Posted at 9:53 PM, Dec 07, 2020
and last updated 2020-12-08 08:02:20-05

PHOENIX — A new verification process provided another roadblock for thousands of Arizonans trying to receive unemployment benefits over the weekend. A glitch in the system forced people to spend hours on their computers Sunday and Monday attempting to upload security information.

According to the Department of Economic Security, 52,600 Pandemic Unemployment Assistance (PUA) claimants filed their weekly certification this week. Contributing to Sunday’s delays were literally thousands of malicious attacks to the system. There were reportedly more than 25,000 fraud attempts total, including 21,000 alone originating from Nigeria.

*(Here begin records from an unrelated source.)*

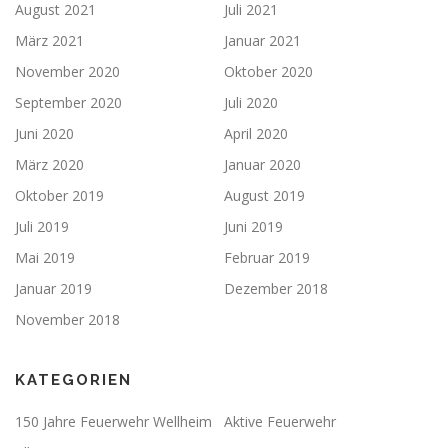
August 2021
Juli 2021
März 2021
Januar 2021
November 2020
Oktober 2020
September 2020
Juli 2020
Juni 2020
April 2020
März 2020
Januar 2020
Oktober 2019
August 2019
Juli 2019
Juni 2019
Mai 2019
Februar 2019
Januar 2019
Dezember 2018
November 2018
KATEGORIEN
150 Jahre Feuerwehr Wellheim
Aktive Feuerwehr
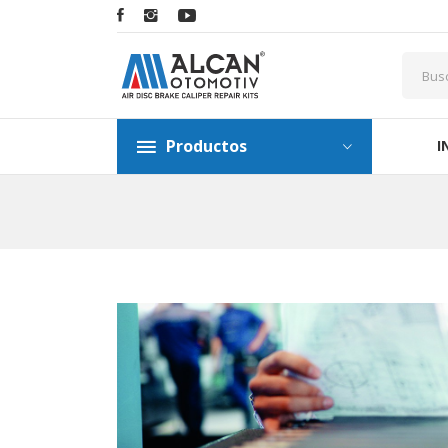
Productos
I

“If anybody is an extreme case, whether it’s a family situation, we’re moving them right to the front of the line,” CEO and Founder Blake Hall, the operator of the new verification system, said.

Tucson resident Walt Zydhek, a PUA claimant, would love to believe what Hall says is true. Zydhek made his first claim six weeks ago after he lost his job with a title company. He is still waiting for his first check.

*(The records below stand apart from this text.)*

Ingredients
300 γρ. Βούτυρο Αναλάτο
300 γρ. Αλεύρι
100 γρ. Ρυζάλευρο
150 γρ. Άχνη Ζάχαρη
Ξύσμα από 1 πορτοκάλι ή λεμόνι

“Yesterday I was given notice that we had to prove our identification thru this,” Zydhek said. “It took me 4 ½ hours of repeating uploads of my documents.”

But there may be more challenges ahead for claimants looking to receive unemployment benefits. State Representative Mitzi Epstein, (D) Ahwatukee Dist. 18, says the state’s unemployment trust fund is getting low on cash.

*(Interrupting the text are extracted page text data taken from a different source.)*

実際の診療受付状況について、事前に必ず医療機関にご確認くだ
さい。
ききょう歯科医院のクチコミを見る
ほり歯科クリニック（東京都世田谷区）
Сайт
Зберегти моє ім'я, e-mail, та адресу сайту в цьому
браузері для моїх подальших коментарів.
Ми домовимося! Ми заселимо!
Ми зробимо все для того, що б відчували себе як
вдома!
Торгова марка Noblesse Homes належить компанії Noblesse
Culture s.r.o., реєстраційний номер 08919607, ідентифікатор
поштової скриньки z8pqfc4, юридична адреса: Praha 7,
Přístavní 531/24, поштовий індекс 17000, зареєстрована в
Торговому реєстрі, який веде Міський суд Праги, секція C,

“We only have $98 million left in the unemployment trust fund,” Epstein said. “In order to be solvent in normal times, it should have about $1.2 billion. So it’s less than a tenth of what it should be.”

Arizona has paid out more than $12 billion in unemployment benefits to more than two million claimants in 2020.

As a member of the House Ways and Means Committee, Epstein says there is little time to deal with what could turn into a big problem.

“We do have an unemployment crisis on top of a renters and a mortgage crisis coming up,” Epstein says. “They’re going to feed into each other. In January we could be in a world of hurt.”